Despite the legal problems with her husband's first wife, Lucy defiantly called herself "Mrs. Atkinson" with the publication of her book. The book is arranged as letters to a friend. It reveals Lucy as "an indefatigable traveler who was held in respect by local people, both for her equestrian skills and as a markswoman with pistol and rifle." Author Fielding says that the Atkinsons' travels "were no jolly jaunt" but a journey into largely unknown territory at the fringes of the Russian empire. A unique feature of her book is her descriptions of the lives in exile of Decembrists, formerly prominent Russians condemned to live in Siberia for plotting against the Czar in 1825. During her years of residence in St. Petersburg as a governess, she had become acquainted with relatives of several of the exiles.

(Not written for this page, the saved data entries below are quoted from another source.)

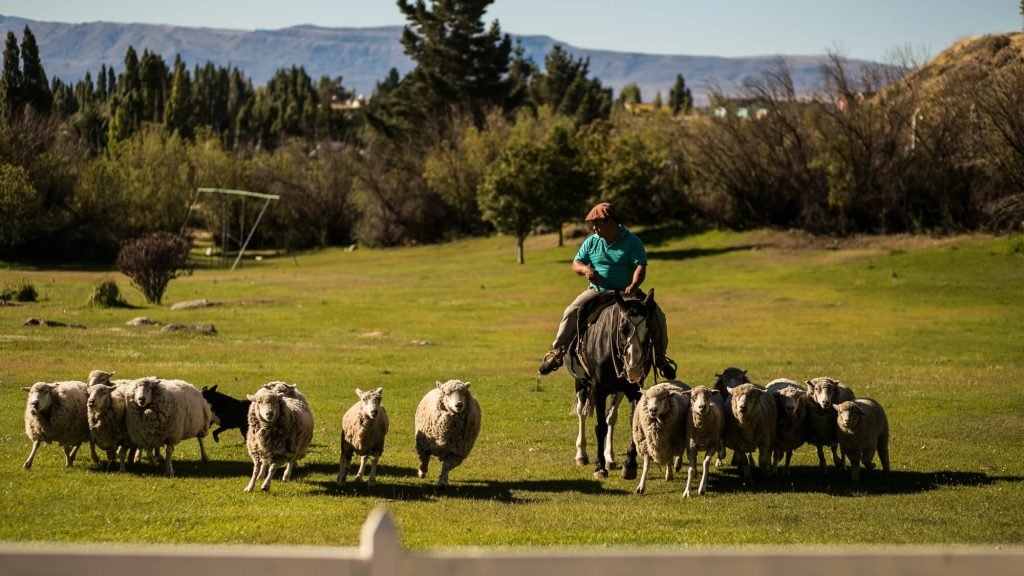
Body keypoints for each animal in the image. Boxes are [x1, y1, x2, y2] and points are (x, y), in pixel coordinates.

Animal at [565, 286, 659, 479]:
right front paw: (599, 467)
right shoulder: (598, 389)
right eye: (623, 329)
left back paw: (610, 458)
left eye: (648, 328)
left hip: (618, 391)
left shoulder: (633, 391)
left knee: (611, 417)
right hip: (581, 384)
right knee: (582, 413)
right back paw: (582, 455)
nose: (634, 369)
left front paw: (629, 465)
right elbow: (600, 426)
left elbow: (631, 423)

At some point after the publication of her book, Lucy returned to Russia. She eventually came back to London, where she lived in Camden Road, Holloway.

In 1881, Lucy was living in London in the home of Benjamin C. Robinson, Sergeant at Law, aged 68. Lucy is listed as a cousin to Benjamin, although in fact she was not closely related. She died of acute bronchitis at 45 Mecklenburgh Square, London, on 13 November 1893, and is buried at Tower Hamlets Cemetery Park.

==Legacy==
Journalist Nick Fielding later wrote the book South to the Great Steppe: The Travels of Thomas and Lucy Atkinson in Eastern Kazakhstan, 1847–1852, which described the expedition of the Atkinson family to the Steppe.